Increases in Expected Points Added per Attempt (EPA/A), Yards per Attempt (Y/A), and Positive% (percentage of plays with a positive EPA) also indicate that there is a more consistent effect outside of just big plays. It is important to keep in mind there is a large discrepancy in sample size between the two groups, but given that every metric points to there being a relationship, it’s not much of a leap to conclude there is an effect.  

This research can also be extended to use Sports Info Solutions’ college charting data to examine to what extent the same effect exists at the college level.

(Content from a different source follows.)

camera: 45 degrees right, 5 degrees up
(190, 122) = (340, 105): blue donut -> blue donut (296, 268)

Using the same methodology as above, we looked at all FBS teams in 2018.

Offensive Statistics When Targeting New Corners (NCAA, 2018)

EPA/AY/AADOTPOSITIVE%Boom%
:
Non-Starter on First Drive
EPA/A:
0.19
Y/A:
8.2
ADOT:
13.8
POSITIVE%:
45.4%
Boom%:
29.8%
:
Everyone Else on All Snaps
EPA/A:
0.07
Y/A:
7.5
ADOT:
13.7
POSITIVE%:
43.8%
Boom%:
26.2%

The effect seems to be more consistent in college. EPA/A and Y/A both show a much wider gap in college, while the Positive% and Boom% both show very similar effects. This isn’t particularly surprising given how much wider the skill gap is between starters and backups in college, especially in smaller conferences. It also acts as another piece of evidence that there is something to the theory. 

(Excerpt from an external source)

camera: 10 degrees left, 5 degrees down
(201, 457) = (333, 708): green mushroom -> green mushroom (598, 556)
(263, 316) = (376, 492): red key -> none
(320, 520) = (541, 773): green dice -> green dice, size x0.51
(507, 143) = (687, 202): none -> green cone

Are teams taking advantage?

In short, not really.

Looking only at snaps from their first drive after entering the game, NFL corners had a target rate of 15.8%. This is only slightly higher than the overall target rate for corners of 13.9%. Given the narrative around these situations from broadcasters and fans, this is a surprisingly small increase and shows no statistical significance. 

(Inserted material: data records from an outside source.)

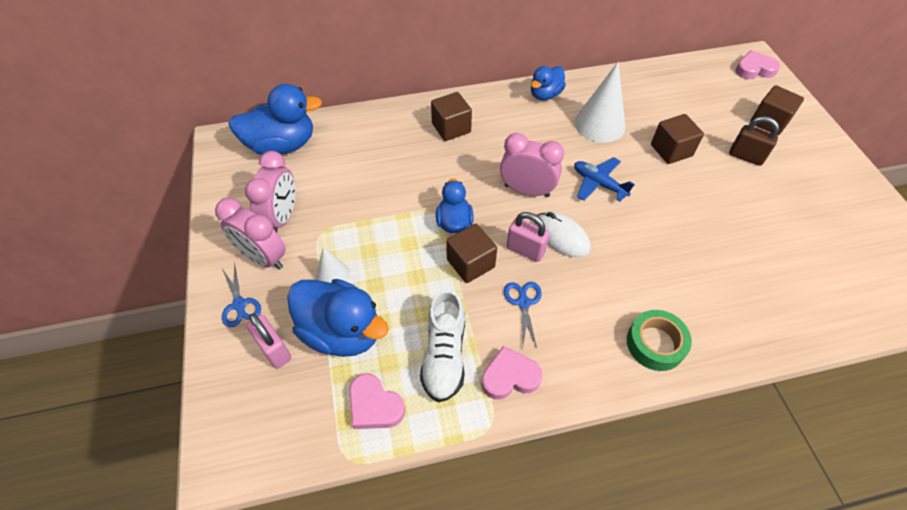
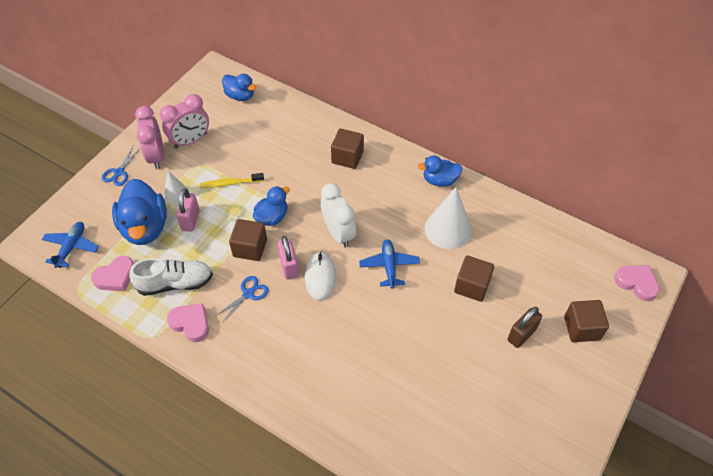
camera: 45 degrees right, 0 degrees up
(274, 350) = (107, 209): pink padlock -> pink padlock (190, 220)
(282, 145) = (240, 96): blue duck -> blue duck, size x0.58
(282, 423) = (71, 247): none -> blue plane
(374, 405) = (116, 277): pink heart -> pink heart turned 120 degrees counterclockwise
(375, 224) = (230, 183): none -> yellow toothbrush
(444, 355) = (175, 283): white shoe -> white shoe turned 150 degrees counterclockwise
(526, 191) = (338, 233): pink clock -> white clock
(655, 344) = (286, 381): green tape -> none
(745, 156) = (521, 334): brown padlock -> brown padlock turned 60 degrees clockwise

The difference in college is even tighter. The overall target share for players entering the game in college only increased by 0.2 percentage points from 13.1% to 13.3%. This isn’t quite as surprising as the lack of increase at the pro level. Intuitively, college quarterbacks are less likely to make adjustments at the line of scrimmage or adjust their progressions based on defensive personnel, but it is still notable nonetheless. 

Given all of this, the logical assumption is that defenses are scheming to protect new corners and prevent quarterbacks from being able to pick on them, but this doesn’t seem to check out either. There was no meaningful change in the distribution of coverages called when a new player is entering the game at either the pro or college level. 

At the NFL level, teams ran man coverage about 2% less often when a new corner was entering the game and had no change in the amount of zone coverage they utilized (the 2% change was shared among screens, combo coverages and prevent defense). There was also no change in the distribution between Cover 0, Cover 1, and Cover 2, which may have indicated an increased use of safety help. In the NCAA there was also only about a 2% decrease in man coverage and a small bump in zone coverage of 2%, very similar to what we saw in the pros. 

Man-zone splits are a high-level way of looking at this. For example, not all Cover 4 is created equal and pattern matching rules can vary greatly from team to team, even within the same coverage family. But even still, one would expect to see some amount of change in this subset of plays if teams were truly scheming to shelter the new corners.

Conclusion

This appears to be yet another thing to add to the long list of NFL coaching blind spots. Similar to avoiding 2nd-and-long runs, or using a QB sneak in short-yardage situations, there seems to be an effect that is not being taken advantage of fully. 

It is hard to say whether this is more related to general overconfidence in your own players or a lack of understanding of such effects, but it is surprising that on the aggregate teams seem to ignore these factors in their decision making.